Exercise objective:
Reproduce every line of text read from the records below, word for word and in order, leaving out the pictures.

######

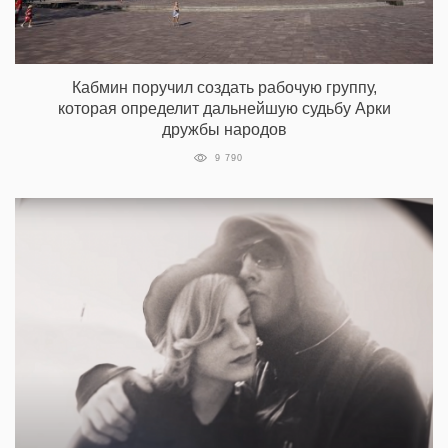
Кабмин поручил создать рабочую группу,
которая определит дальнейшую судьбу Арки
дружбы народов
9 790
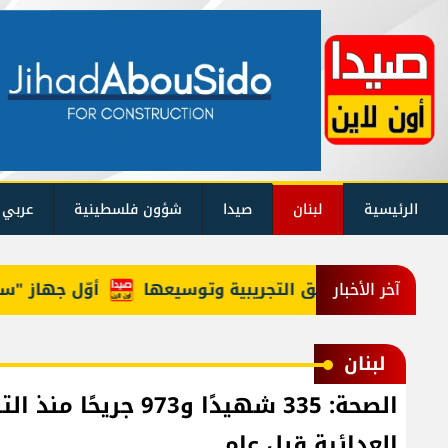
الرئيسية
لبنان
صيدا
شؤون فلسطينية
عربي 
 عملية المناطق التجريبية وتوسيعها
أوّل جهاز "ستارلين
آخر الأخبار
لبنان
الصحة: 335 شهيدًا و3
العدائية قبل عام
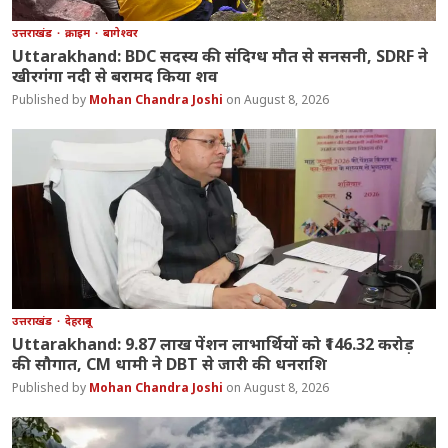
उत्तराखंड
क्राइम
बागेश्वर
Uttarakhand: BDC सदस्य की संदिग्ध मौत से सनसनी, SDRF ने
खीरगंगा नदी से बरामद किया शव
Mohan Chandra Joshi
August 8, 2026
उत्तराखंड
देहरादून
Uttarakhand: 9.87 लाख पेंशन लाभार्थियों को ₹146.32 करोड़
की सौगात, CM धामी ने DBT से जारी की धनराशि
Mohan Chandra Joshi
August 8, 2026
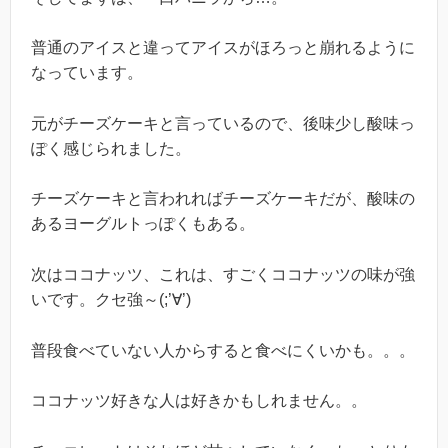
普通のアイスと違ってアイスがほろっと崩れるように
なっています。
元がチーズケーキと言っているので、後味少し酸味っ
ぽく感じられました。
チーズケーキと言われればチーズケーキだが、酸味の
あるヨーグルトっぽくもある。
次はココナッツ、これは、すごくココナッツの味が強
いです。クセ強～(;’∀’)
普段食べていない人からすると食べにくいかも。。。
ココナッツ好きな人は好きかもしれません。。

######

Finished task:
Кабмин поручил создать рабочую группу,
которая определит дальнейшую судьбу Арки
дружбы народов
9 790
الرئيسية
لبنان
صيدا
شؤون فلسطينية
عربي 
 عملية المناطق التجريبية وتوسيعها
أوّل جهاز "ستارلين
آخر الأخبار
لبنان
الصحة: 335 شهيدًا و3
العدائية قبل عام
उत्तराखंड
क्राइम
बागेश्वर
Uttarakhand: BDC सदस्य की संदिग्ध मौत से सनसनी, SDRF ने
खीरगंगा नदी से बरामद किया शव
Mohan Chandra Joshi
August 8, 2026
उत्तराखंड
देहरादून
Uttarakhand: 9.87 लाख पेंशन लाभार्थियों को ₹146.32 करोड़
की सौगात, CM धामी ने DBT से जारी की धनराशि
Mohan Chandra Joshi
August 8, 2026
普通のアイスと違ってアイスがほろっと崩れるように
なっています。
元がチーズケーキと言っているので、後味少し酸味っ
ぽく感じられました。
チーズケーキと言われればチーズケーキだが、酸味の
あるヨーグルトっぽくもある。
次はココナッツ、これは、すごくココナッツの味が強
いです。クセ強～(;’∀’)
普段食べていない人からすると食べにくいかも。。。
ココナッツ好きな人は好きかもしれません。。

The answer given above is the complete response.